Major Personal Commitment

Sometimes significant obligations unrelated to driving may be sufficient to reschedule a case, depending on the particular circumstances. These obligations include things such as pre-planned travel, a sick family member that needs assistance, or an expectation of reliable child care for young children. Some courts may insist upon a sworn affidavit from friends or family members confirming the nature of a problem, but most courts place the burden for investigation upon the government, rather than the motorist. In one case in Massachusetts, the child of the motorist had fallen ill with chicken pox days before a mandatory court appearance in connection with an OUI charge. Because of the illness, the motorist had no one to watch his child, so he asked to have the court date continued. The request was initially denied, but the motorist followed up with affidavits from family members explaining the situation, and the court then granted the continuance.

How to Request a Reschedule

It is important to remember that rescheduled court dates are not automatic. The law in Florida requires a formal request to be made. That means, there will most likely be paperwork to fill out and the Court has to formally rule on the request. In fact, some judges will only grant the request when both sides agree. In a divorce case, that would be the petitioner and respondent. If they can get along on one matter, why not this?
Typically, you will draft a Motion and Order to Reset Hearing or Trial. They will be dependent on whether it is a Hearing date or a Trial date.
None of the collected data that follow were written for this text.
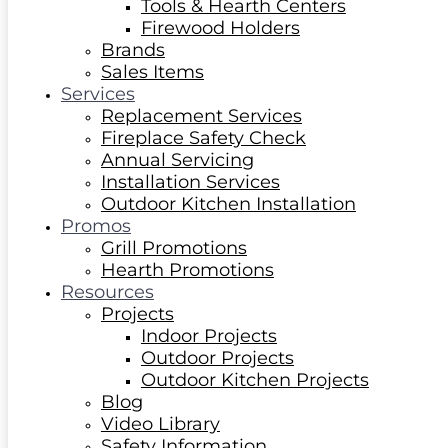
Tools & Hearth Centers
Firewood Holders
Brands
Sales Items
Services
Replacement Services
Fireplace Safety Check
Annual Servicing
Installation Services
Outdoor Kitchen Installation
Promos
Grill Promotions
Hearth Promotions
Resources
Projects
Indoor Projects
Outdoor Projects
Outdoor Kitchen Projects
Blog
Video Library
Safety Information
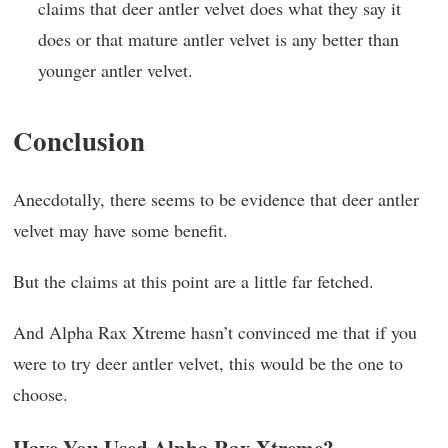
claims that deer antler velvet does what they say it
does or that mature antler velvet is any better than
younger antler velvet.
Conclusion
Anecdotally, there seems to be evidence that deer antler
velvet may have some benefit.
But the claims at this point are a little far fetched.
And Alpha Rax Xtreme hasn’t convinced me that if you
were to try deer antler velvet, this would be the one to
choose.
Have You Used Alpha Rax Xtreme?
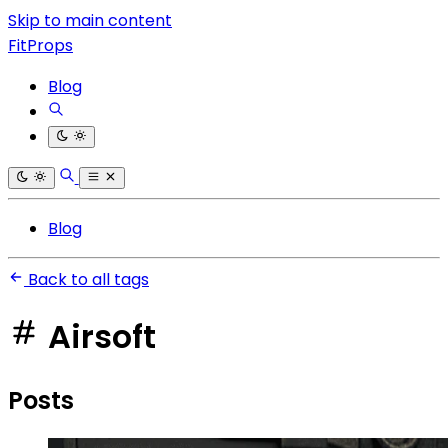
Skip to main content
FitProps
Blog
Blog
Back to all tags
Airsoft
Posts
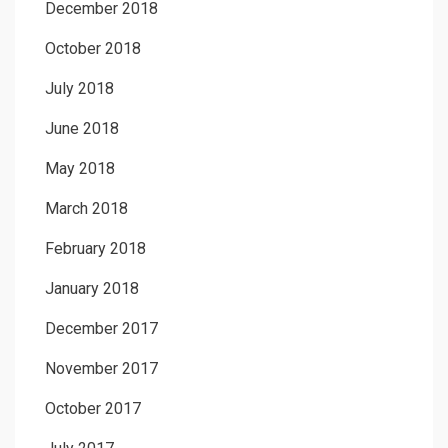
December 2018
October 2018
July 2018
June 2018
May 2018
March 2018
February 2018
January 2018
December 2017
November 2017
October 2017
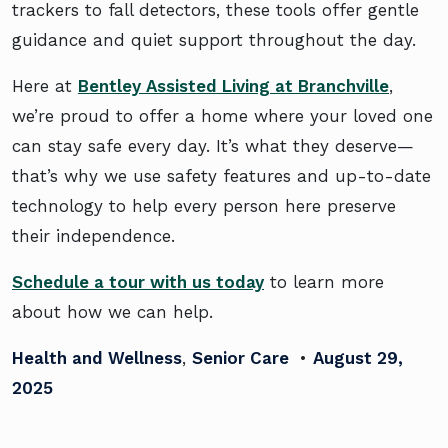
trackers to fall detectors, these tools offer gentle
guidance and quiet support throughout the day.
Here at
Bentley Assisted Living at Branchville
,
we’re proud to offer a home where your loved one
can stay safe every day. It’s what they deserve—
that’s why we use safety features and up-to-date
technology to help every person here preserve
their independence.
Schedule a tour with us today
to learn more
about how we can help.
Health and Wellness
,
Senior Care
•
August 29,
2025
Your attorney will bring them back to the Court and the Court will decide what to do with the paperwork. If the Motion gets granted, an Order will be signed which resets the date. Your attorney will contact you with that date so that you can put it on your calendar. Of course, the new date doesn’t apply to any deadlines. Those still apply to the original date . You’ll need to pay attention to that.
Before you fill out the Motion and Order to Reset, you may want to check with the Court to see if you can reset the date. For example, I have been in a county where the Court Clerk told me that "they won’t give me hearing time". In the past, and in most counties, I can call the Court and obtain a date when I need to reset a hearing. However, in this county, I was told that no hearings were being set, for any reason at all. Therefore, if I still wanted to reset the hearing, I would have to submit the Motion and Order and hope the judge would sign it. So, definitely check the local rules and procedures prior to filing anything.
There are limited circumstances in which you do not need to file a Motion and Order to Reset. However, those circumstances tend to be for Trial dates. You may be able to have the courtroom deputy reset the date and then call you as soon as it is confirmed.